Do not go gentle into that good night, says Dylan Thomas to his father.
Old age should burn and rave at close of day;
Rage, rage against the dying of the light.

Let us not go gentle into underfunded retirement, but rage against a system that has so many of us struggling to achieve what we contributed to, a comfortable, productive and happy closing of our years.

Saturday, July 23, 2016

My best years

My best years, the last twenty-seven, have been living in Wardsboro, married to Chérie, step father to Emi and Eri, and sharing our home with a number of Cairn Terriers. From my arrival in town, on advice from my late father-in-law Tim Keeler, I’ve been involved in various community activities: health officer, Fourth of July Parade, select board, school board and four terms as our state representative to the Vermont House.
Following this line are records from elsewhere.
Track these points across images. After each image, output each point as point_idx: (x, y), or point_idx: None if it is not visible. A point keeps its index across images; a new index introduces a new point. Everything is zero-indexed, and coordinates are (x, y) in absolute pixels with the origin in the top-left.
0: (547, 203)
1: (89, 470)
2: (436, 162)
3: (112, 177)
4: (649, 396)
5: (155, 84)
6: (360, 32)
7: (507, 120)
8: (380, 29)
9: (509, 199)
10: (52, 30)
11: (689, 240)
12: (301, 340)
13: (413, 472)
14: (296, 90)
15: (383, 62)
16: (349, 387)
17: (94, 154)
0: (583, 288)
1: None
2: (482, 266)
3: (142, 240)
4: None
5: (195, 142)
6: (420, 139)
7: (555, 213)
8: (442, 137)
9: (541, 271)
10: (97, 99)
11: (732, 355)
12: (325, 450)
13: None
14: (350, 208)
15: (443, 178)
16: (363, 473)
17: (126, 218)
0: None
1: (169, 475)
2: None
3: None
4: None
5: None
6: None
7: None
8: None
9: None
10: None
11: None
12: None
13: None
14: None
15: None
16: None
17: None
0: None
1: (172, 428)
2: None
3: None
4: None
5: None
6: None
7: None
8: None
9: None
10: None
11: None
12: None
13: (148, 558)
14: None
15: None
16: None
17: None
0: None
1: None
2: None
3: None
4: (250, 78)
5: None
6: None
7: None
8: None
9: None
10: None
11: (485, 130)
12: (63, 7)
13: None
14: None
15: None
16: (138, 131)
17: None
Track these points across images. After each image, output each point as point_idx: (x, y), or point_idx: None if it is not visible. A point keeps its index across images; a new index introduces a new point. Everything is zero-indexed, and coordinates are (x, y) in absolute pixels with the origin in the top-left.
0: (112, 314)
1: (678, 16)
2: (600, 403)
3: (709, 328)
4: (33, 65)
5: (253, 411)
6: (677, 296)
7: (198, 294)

Looking out for our town and our district has always been my reason for public  service, and so actions by the state legislature over the last two years have caused me  concern.
My eight years in Montpelier protecting community control of eduction, small schools and choice have been jeopardized by Act 46. Instead of lowering property taxes which was the clear call from voters in the last election, the legislature diverted attention to governance, addressing problems that did not exist, while adding complications and confusion to the work of our dedicated school boards.
The results of the March presidential primaries demonstrate voter dissatisfaction  with present economic conditions, and while the legislature continues a quest for elusive good paying jobs, it overlooks the challenges of the current, underpaid creators of our district economy, the housekeepers, ski lift operators and service and retail employees.
To look out for our own, hard working families and students in our town and district, to fight for a livable wage for all and community centered education, and to continue my commitment to work with you at home and for you in Montpelier, I am running to retake the Windham-Bennington House seat. I ask for your support in the primary in August and the general election in November.
Thank you, John Moran, Wardsboro.

Bucketville News — July, 2106

Monday, April 11, 2016

$15 Minimum Wage

Rights and Democracy
Press Conference
March 9, 2016
Cedar Creek Room

Every town in Vermont voted for Senator Sanders in the recent Democratic primary.

Like Bernie, people are angry.
Oppressed by a rigged economy.
Working harder, longer hours for less pay.

Especially those in the retail, tourism and service industries.
The salesman, the waitress, the handy man, the chambermaid, the house keeper, the nursing assistant, the home care provider.
The creators of our economy and providers of our human services.
By use of head, heart and hand every one of them already earns a livable wage.
They're just not paid that.
Through wage theft, they are relegated to servitude.

No business that does not pay a livable wage, according to FDR, has a right to exist.
And I say that no business is entitled to tax considerations in Vermont that does not create jobs that at least pay a livable wage..

In a country where twenty individuals possess as much wealth as one hundred, sixty-five million Americans, it is safe to say that our economic system is not working.

It is time to join Rights and Democracy and Senator Bernie Sanders in a call for economic/social justice and environmental sanity.

And let us start with a livable wage of at least fifteen dollars an hour for all Vermonters.